Sin embargo, cuesta que Umbral abra de par en par su corazón y exprese lo que lleva dentro; continuamente se queda a las puertas de contarnos sus sentimientos, que disfraza con todo tipo de metáforas que le permiten escabullirse de situaciones más o menos delicadas gracias al hábil manejo de las palabras.

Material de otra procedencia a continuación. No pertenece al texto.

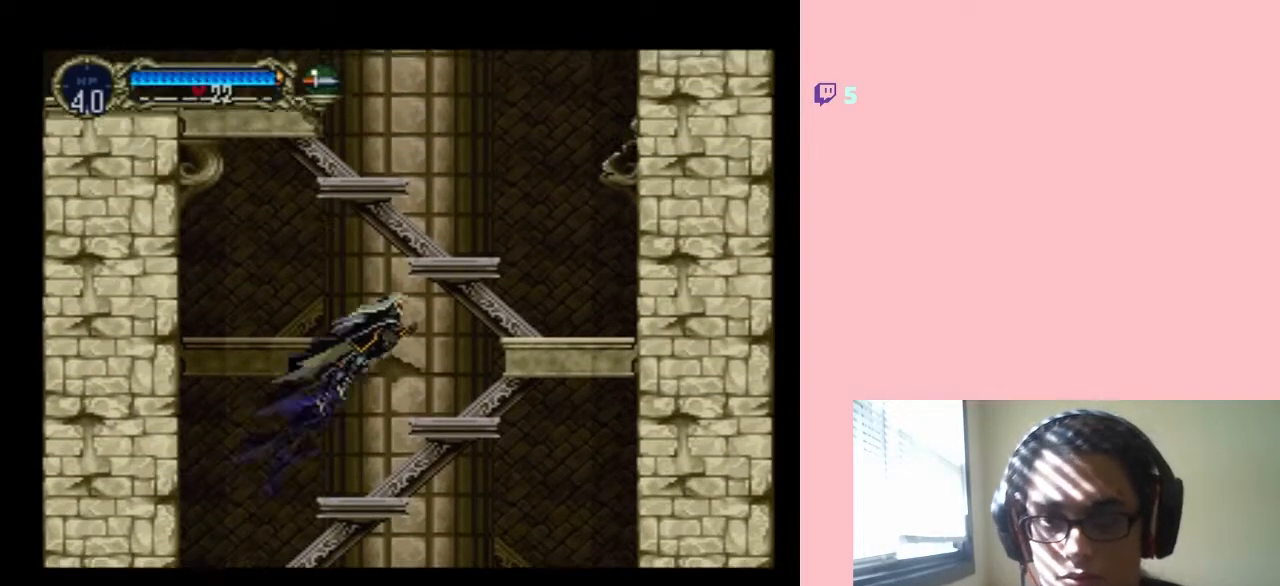
{"buttons": [], "left_stick": "center", "right_stick": "center", "events": [[283, "DPAD_RIGHT", "up"], [333, "B", "up"]]}
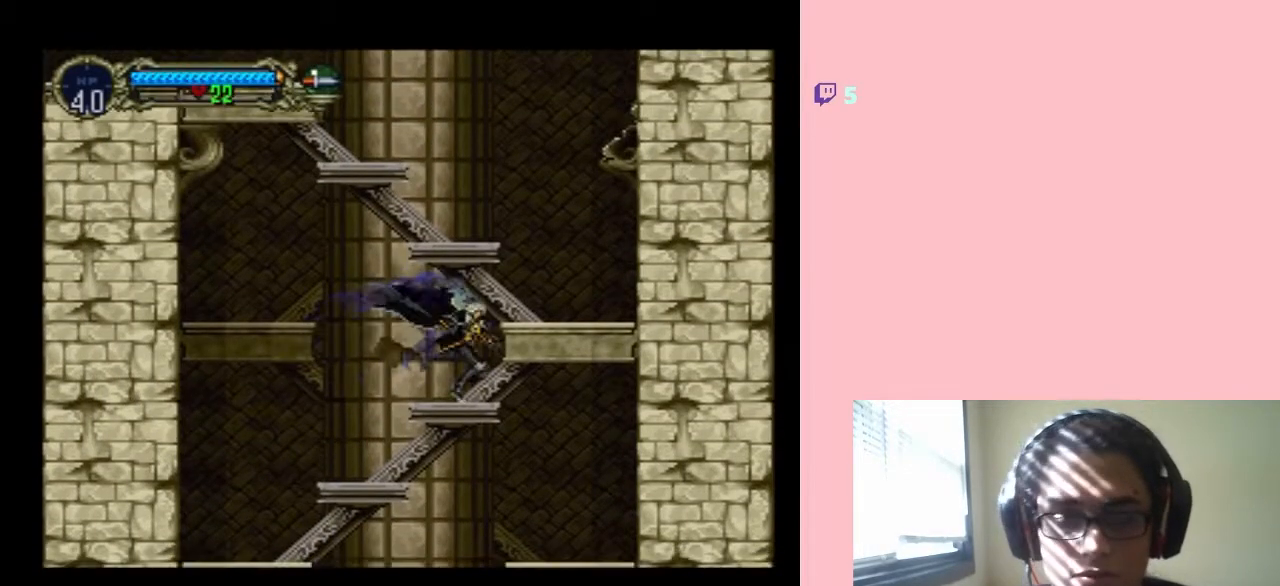
{"buttons": [], "left_stick": "center", "right_stick": "center", "events": [[17, "B", "down"], [500, "B", "up"]]}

El libro está escrito en su casa de campo de la afueras de Madrid. Las referencias al jardín, las flores, la naturaleza son constantes y la relación que tiene con el entorno es muy distinta a la que tendría en Madrid. Todo le da pie para hablar de su vida y de su mujer, pero el retrato aparece siempre brumoso, pues la carta a su mujer parece la excusa, otra más, para que Umbral hable de muchas cosas personales, desde su radical subjetividad. Que nadie espere encontrar una descripción de su relación con España, su mujer, ni un relato de sus años en común: “Ninguna enseñanza, aquí, sobre la vida. Esto no es un manual del perfecto matrimonio imperfecto”.

Como suele pasar en la mayoría de sus libros, pero todavía más en los que intenta escapar de la dictadura de la actualidad, lo más interesante es el tratamiento del estilo, donde Umbral vuelve a demostrar su maestría. En estas páginas brilla su reconocible prosa repleta de hallazgos poéticos, que no podía utilizar en el resto de sus libros, aunque algunos pasajes repiten recursos muy utilizados por el autor en sus escritos; cuando escribe sobre el sexo y el erotismo, uno de sus temas preferidos, el libro cae en picado. Algunos ha querido comparar este texto con Mortal y rosa; sin embargo, hay que reconocer que hay mucha distancia entre los dos, en intensidad y en calidad; en este caso, el hilo conductor es más liviano y, quizás, bastante más artificial.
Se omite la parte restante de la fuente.